What worries the SPH editor-in-chief is a profit collapse for what is still one of the world’s most profitable publishers.

“I am standing on a slippery slope. We are now running at 30 per cent margin. My biggest fear is a 10 per cent margin,” he said.

A change is pricing strategy is one option to raise profitability, but price is risky territory in Singapore, Daniel said.

“We don’t have pricing power anymore in print, with so many free newspapers now in the market [the Straits Times’ main rival, MediaCorp’s TODAY newspaper, is a freesheet]. If we were to raise the cover prices of our newspapers it would be a big gamble.”

“But with our digital assets, there definitely is pricing power. We started charging for the Straits Times in 2004. At the time, people complained and said, do you think you’re better than the New York Times? I’d say, yes.”

Mobile services also offer “some pricing power” for SPH, he added.

Cosmopolitan magazine in the US charges more for its digital product than print, Daniel noted, because it offers a “brilliant” digital product. SPH should be able to do the same, he suggested.

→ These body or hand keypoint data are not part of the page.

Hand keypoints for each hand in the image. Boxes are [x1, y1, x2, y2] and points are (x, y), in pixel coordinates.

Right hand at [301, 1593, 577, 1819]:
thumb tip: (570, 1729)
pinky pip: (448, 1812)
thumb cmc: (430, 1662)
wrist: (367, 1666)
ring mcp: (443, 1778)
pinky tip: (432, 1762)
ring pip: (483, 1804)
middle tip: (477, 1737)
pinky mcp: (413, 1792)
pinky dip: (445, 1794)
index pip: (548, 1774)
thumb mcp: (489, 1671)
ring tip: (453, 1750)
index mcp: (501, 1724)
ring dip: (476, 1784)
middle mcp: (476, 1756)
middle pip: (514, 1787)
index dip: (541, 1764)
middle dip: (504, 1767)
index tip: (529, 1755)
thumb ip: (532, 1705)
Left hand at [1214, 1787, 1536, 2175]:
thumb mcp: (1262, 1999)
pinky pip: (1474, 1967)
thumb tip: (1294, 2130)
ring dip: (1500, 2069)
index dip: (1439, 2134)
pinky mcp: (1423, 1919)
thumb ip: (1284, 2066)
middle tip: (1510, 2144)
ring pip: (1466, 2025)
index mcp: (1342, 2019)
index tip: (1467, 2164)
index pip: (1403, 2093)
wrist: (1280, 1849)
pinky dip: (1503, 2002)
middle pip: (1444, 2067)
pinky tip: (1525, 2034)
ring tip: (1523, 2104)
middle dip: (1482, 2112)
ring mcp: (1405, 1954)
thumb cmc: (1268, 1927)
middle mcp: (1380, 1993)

“And Vogue has a great product and they can charge more [for digital]. We haven’t charged more for digital than print yet, but the day I hope will come when we can charge more.”

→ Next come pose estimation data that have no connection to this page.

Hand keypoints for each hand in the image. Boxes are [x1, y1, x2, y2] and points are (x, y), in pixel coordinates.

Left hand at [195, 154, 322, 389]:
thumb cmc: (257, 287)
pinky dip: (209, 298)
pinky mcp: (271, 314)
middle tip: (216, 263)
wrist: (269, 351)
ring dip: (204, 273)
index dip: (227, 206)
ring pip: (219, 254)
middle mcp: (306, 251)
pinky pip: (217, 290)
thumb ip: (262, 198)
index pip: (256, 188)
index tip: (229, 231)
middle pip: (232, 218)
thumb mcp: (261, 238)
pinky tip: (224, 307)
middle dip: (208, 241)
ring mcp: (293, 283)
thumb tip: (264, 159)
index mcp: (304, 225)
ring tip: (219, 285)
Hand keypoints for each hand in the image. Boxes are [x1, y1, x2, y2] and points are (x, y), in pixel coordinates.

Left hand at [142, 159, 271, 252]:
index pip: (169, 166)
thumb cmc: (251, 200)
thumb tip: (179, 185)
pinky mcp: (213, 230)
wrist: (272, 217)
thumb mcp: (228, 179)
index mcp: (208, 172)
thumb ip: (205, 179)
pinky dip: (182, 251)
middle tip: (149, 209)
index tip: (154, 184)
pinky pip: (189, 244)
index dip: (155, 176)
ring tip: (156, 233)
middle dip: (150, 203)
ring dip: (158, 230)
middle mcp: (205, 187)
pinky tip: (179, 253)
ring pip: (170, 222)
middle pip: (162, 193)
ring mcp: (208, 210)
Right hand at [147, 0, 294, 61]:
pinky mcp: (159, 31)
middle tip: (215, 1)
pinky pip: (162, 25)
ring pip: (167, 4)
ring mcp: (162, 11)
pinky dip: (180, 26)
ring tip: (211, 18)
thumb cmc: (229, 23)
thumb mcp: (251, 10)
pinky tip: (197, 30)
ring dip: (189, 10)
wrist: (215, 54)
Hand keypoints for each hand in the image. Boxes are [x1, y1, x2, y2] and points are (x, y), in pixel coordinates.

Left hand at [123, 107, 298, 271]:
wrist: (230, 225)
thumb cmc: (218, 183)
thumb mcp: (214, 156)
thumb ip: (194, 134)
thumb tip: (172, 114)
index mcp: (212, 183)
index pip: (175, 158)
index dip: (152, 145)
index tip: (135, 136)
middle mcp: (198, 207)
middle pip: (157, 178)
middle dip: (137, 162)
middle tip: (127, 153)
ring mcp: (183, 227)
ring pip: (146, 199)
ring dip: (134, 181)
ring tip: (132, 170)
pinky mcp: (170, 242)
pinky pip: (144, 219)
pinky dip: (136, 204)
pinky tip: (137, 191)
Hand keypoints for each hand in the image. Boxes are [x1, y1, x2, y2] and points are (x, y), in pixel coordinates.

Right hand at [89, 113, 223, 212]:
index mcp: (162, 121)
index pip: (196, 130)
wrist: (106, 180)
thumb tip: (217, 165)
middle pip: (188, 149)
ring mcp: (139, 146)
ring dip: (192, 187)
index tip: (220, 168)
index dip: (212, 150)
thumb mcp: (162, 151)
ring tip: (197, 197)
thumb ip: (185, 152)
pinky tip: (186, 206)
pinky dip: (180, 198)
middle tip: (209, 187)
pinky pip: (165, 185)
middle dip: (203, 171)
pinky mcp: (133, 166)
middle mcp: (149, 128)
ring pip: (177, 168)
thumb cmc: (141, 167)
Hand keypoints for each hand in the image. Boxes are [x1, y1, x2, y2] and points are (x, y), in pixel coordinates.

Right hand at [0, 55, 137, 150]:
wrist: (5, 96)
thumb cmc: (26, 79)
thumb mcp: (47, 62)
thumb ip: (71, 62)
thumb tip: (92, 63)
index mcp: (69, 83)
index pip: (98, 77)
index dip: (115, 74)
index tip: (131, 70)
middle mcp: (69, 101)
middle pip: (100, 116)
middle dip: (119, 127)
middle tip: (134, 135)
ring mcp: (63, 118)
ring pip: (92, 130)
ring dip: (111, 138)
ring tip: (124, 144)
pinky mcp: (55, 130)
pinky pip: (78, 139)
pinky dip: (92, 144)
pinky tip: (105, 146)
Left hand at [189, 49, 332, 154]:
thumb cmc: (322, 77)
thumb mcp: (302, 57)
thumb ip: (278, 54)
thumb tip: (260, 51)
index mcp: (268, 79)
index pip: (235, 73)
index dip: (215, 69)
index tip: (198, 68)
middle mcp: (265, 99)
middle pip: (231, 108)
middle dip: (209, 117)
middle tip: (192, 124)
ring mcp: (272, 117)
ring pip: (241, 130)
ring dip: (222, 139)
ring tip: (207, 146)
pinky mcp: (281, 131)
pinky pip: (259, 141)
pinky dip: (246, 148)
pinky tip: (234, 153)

Digital growth had partly offset declines in print, but Daniel admitted that circulation revenues are “still lower than before”.

The company’s growth plan involves transitioning its news operations  into an “integrated multi-platform newsroom” delivered in “the formats that people want, and at lower cost” and a “phased transformation to integrated sales.”

“If we succeed in doing this, we can remain a high margin business,” Daniel said.

The SPH newsroom, he said, would be “two speed”; fast, to provide short, sharp updates, and slow, providing analysis and an “engaging experience.”

Analytics would be used to guide editorial decisions, and a content management system to enable real-time content sharing across titles.

He also hinted that SPH would look into a partnership with Google to shore up online advertising revenues.

“We haven’t teamed up with Google yet, but I’m thinking about. We don’t want to be left fishing at the bottom of the pond,” he said.

SPH, which is celebrating its thirtieth year since merging its English and Chinese language newspapers, sells around one million newspapers daily, and reaches 74 per cent of Singapore’s adult population over the age of 15, according to the publisher.